Another contemporary aspect of the trial was the social media campaign’s relentless attack on the “mainstream media”. There were repeated allegations of bias leveled against particular media outlets. Without a hint of embarrassment, these attacks were accompanied by hugely partisan commentary on the evidence as it unfolded, some of which was libellous, and some of which seemed to constitute contempt of court. It was hard not to think of fake news, and US president Donald Trump.
Hate speech
In a speech in Dublin today the secretary general of the Council of Europe, Thorbjørn Jagland, will explore the threat to the rule of law that arises from fake news, hate speech and populism.
Jagland defines populism as an emotional appeal that harnesses grievance against the establishment.
“Its leaders claim moral authority to act on behalf of the people, thereby delegitimising any opposition, institution or dissenting voice.”
During the trial the argument was put that Burton, then Tánaiste, wasn’t welcome in Jobstown in November 2014, not by the community nor its political leaders. The anger that resulted when she did choose to take up an invitation to speak at a ceremony for back-to-education graduates, it was argued, was her own fault.
One day in the courtroom, I overheard a middle-aged man observe that Burton had not come from a privileged background. “I know I shouldn’t say that,” he quickly added to his female companion.

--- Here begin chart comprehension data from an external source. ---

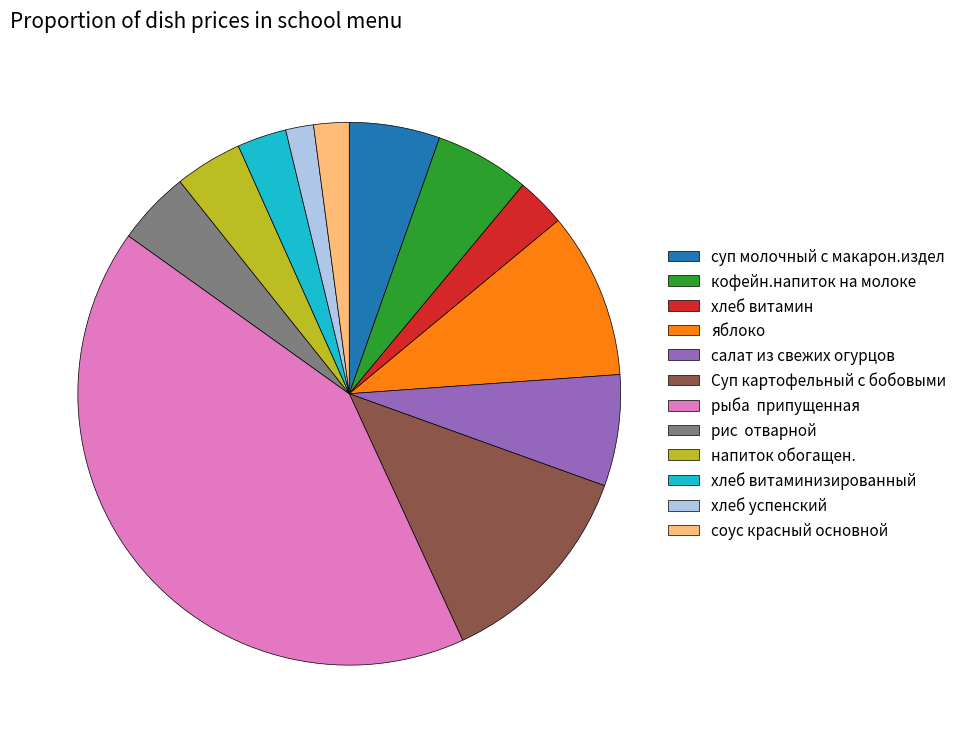

The соус красный основной slice represents 2% of the pie. True or false?

True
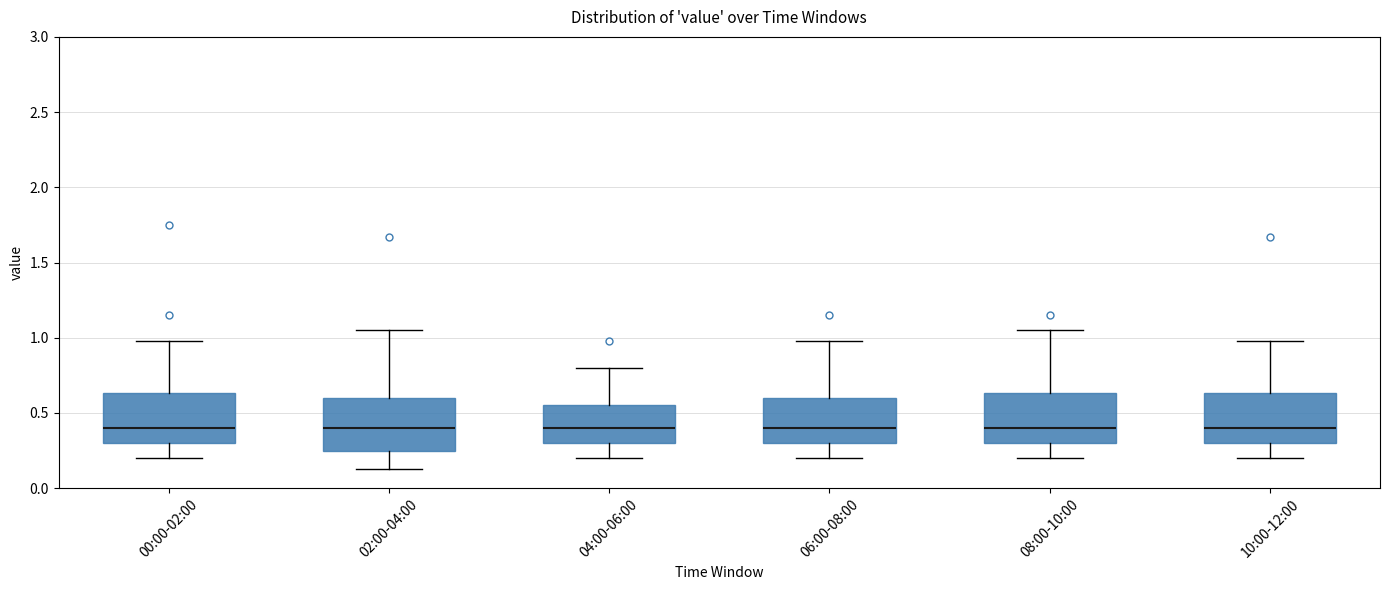

Reading left to right, transcribe this box plot: for each box, give where its median line is, the range the box spans, and where its two whiskers end, as read against the y-axis. The values are not printed on the chart, so give them approximately, as read against the axis.

00:00-02:00: median 0.40, box 0.30 to 0.65, whiskers 0.20 to 1.00
02:00-04:00: median 0.40, box 0.25 to 0.60, whiskers 0.15 to 1.05
04:00-06:00: median 0.40, box 0.30 to 0.55, whiskers 0.20 to 0.80
06:00-08:00: median 0.40, box 0.30 to 0.60, whiskers 0.20 to 1.00
08:00-10:00: median 0.40, box 0.30 to 0.65, whiskers 0.20 to 1.05
10:00-12:00: median 0.40, box 0.30 to 0.65, whiskers 0.20 to 1.00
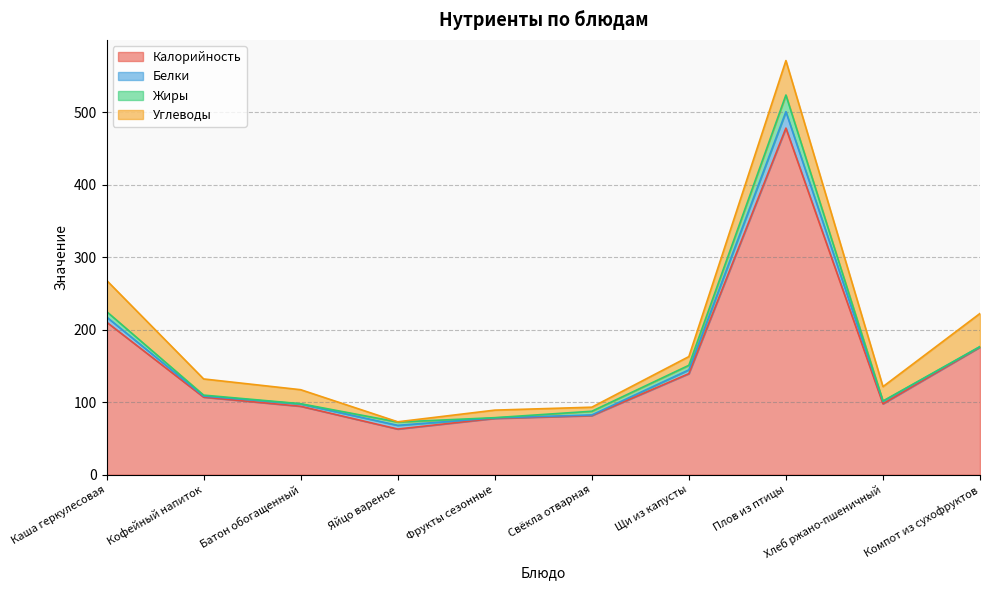

The Углеводы series shows 27.5 at Хлеб ржано-пшеничный. True or false?

False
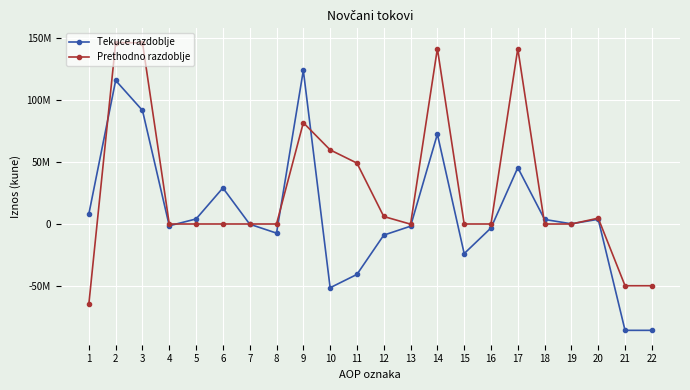

Reading left to right, extract all data points from this chart.

Tekuce razdoblje: 8096446	115711349	91530388	-1447417	4069543	29075693	-159147	-7357711	123807795	-51372843	-40627630	-8976493	-1768720	72434952	-23865675	-3173892	45395385	3662694	147974	3810668	-85713722	-85713722
Prethodno razdoblje: -64467900	146115822	146115822	0	0	0	0	0	81647922	59745977	49083378	6048162	-131346	141393899	0	0	141393899	0	0	4698121	-49766199	-49766199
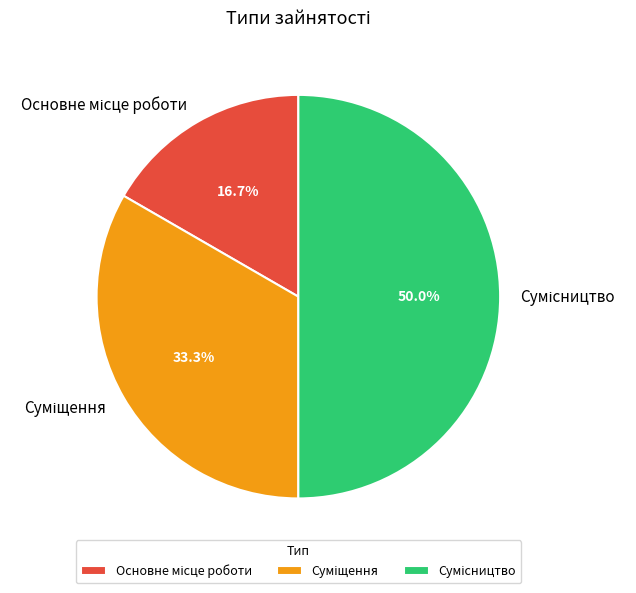

How many slices are in this pie chart?

3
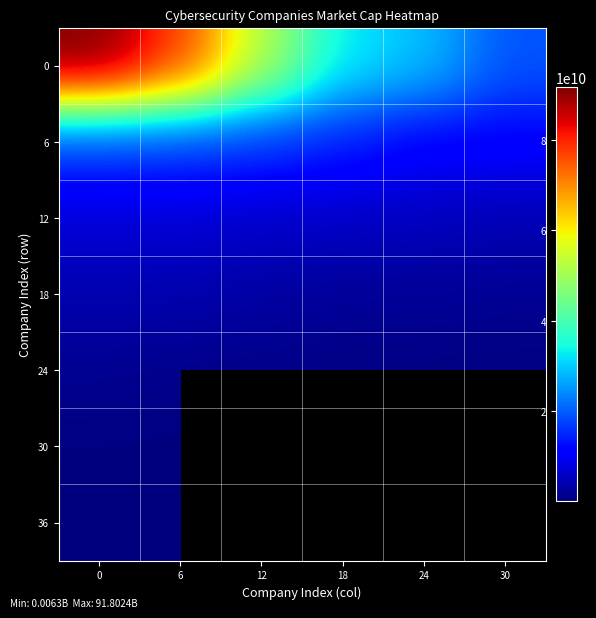

List the labels in order of 24 value, smallest first.

30, 24, 18, 12, 6, 0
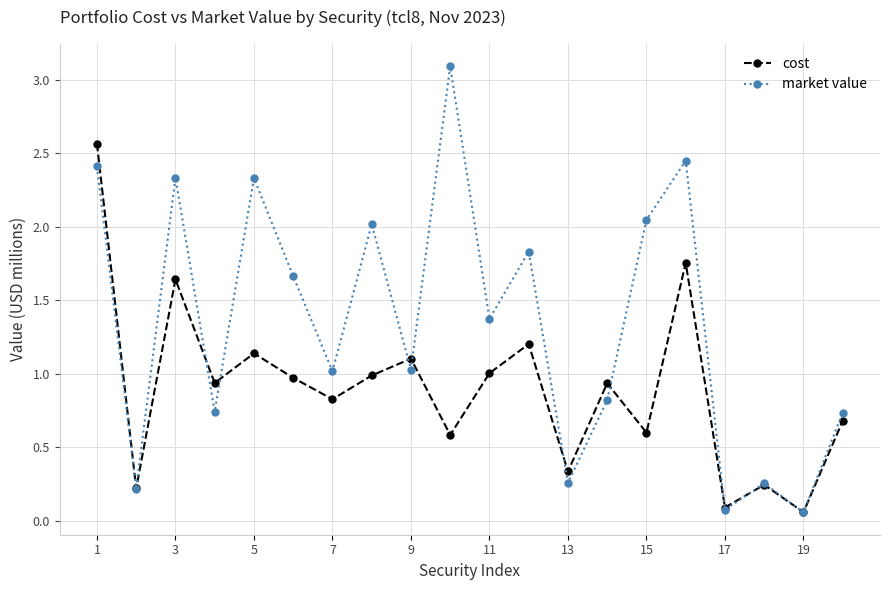

List the series in order of their peak value, lowest first.

cost, market value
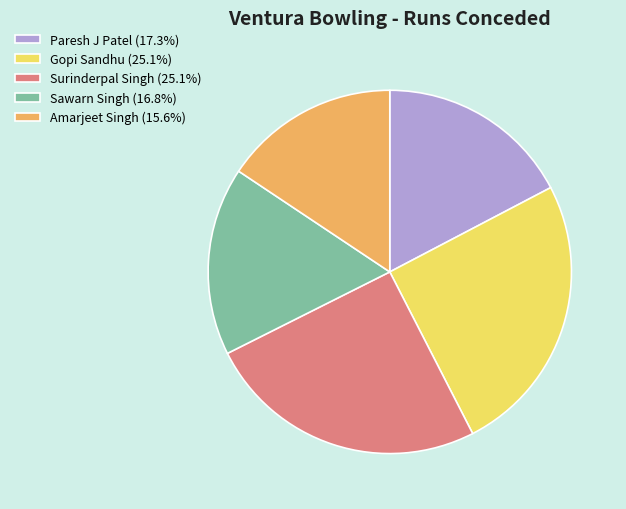

What is the ratio of the value at Paresh J Patel (17.3%) to the value at Amarjeet Singh (15.6%)?

1.1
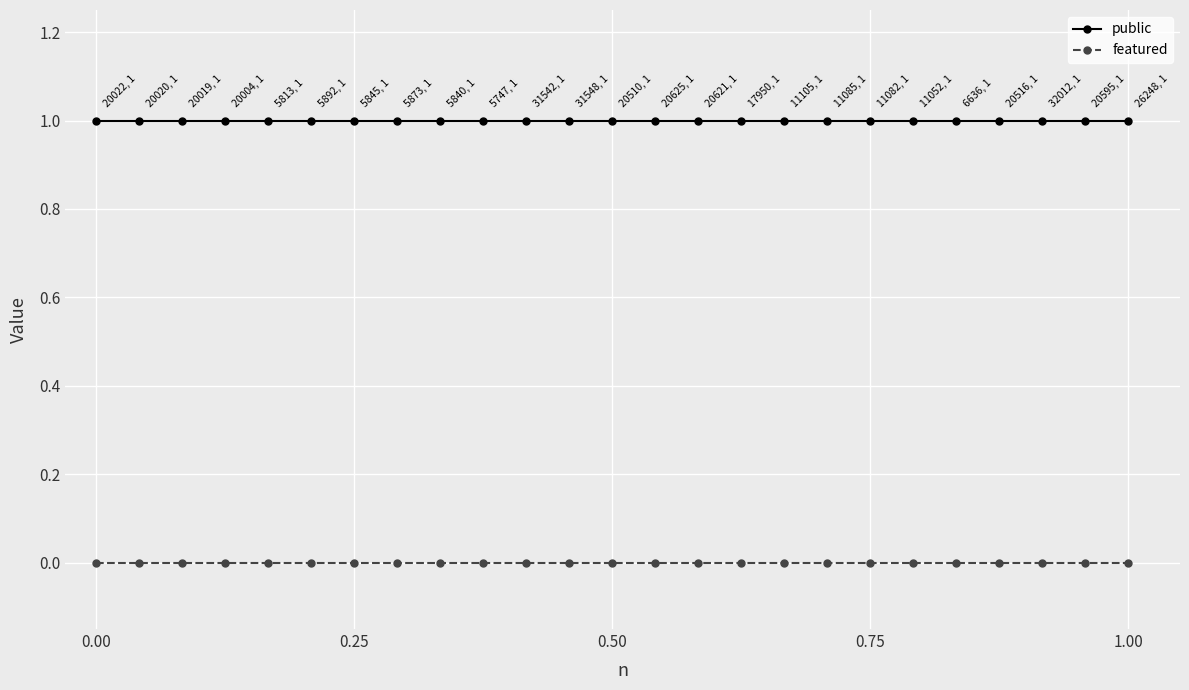

Does the chart display data point markers on the line(s)?

Yes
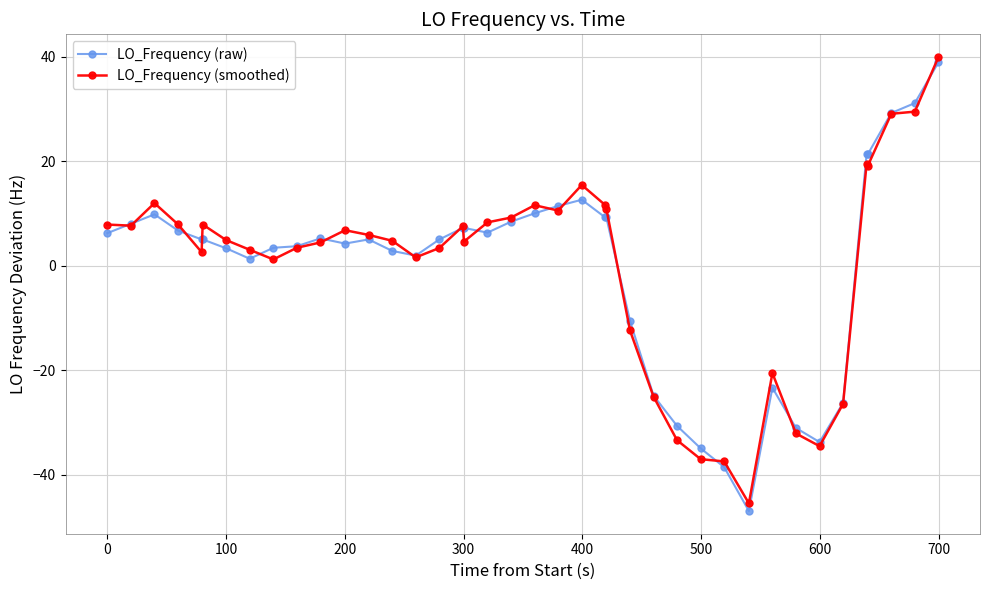

What is the value of the LO_Frequency (raw) point at the 9th from the left?

3.4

The constitutional right to freedom of expression was one of the arguments with which the accused contested the charges against them. But watching the case it was hard to not to feel that the anger so much to the fore in the events of November 2014, and in the online campaign against the charges, was itself inimical to freedom of expression.
Which is another very contemporary phenomenon.
Colm Keena is Legal Affairs Correspondent
Jury trials under strain
Jobstown acquittals
The acquittal of six men accused of falsely imprisoning Joan Burton and her assistant brings to an end one of the most surreal legal spectacles of recent years. Surreal not because the trial took place. That decision was taken by the Office of the Director of Public Prosecutions, a scrupulously independent and respected institution, and the claim by supporters of the defendants that the charges were a politically motivated attempt to stifle protest should be treated with the derision it deserves. What made the trial surreal, not to say disturbing, was how so many of the conventions that have developed around jury trials were flagrantly ignored.
Public commentary on ongoing trials is heavily circumscribed. The media reports only what the jury can see and hear. Until a trial concludes, a veil is drawn over legal argument that takes place in the jury’s absence, and care is taken not to comment in a way that would influence the jury. These ground rules are there for a reason: to ensure the integrity of the jury trial, a centerpiece of our justice system. Those who breach them can find themselves in contempt of court.
In the so-called Jobstown trial, in which Solidarity TD Paul Murphy and five others were found not guilty of charges arising from an incident in Tallaght in 2014, the normal rules apparently no longer applied. Campaigners produced partisan running commentary on the trial. Activists systematically used social media to criticise and impugn the motives of those who gave evidence.
Advances in technology have long put a strain on the jury trial. We were always asking a lot of jurors by expecting that they cloister themselves away for the duration of their service. In the age of Google, Facebook and Twitter, when everyone is a publisher and information is more accessible than ever, that expectation has become increasingly untenable. But the Jobstown trial highlighted the challenge more sharply. By harnessing social media on such a scale, systematically chipping away at one of the pillars of our jury system, those campaigners have done themselves and their cause a great disservice.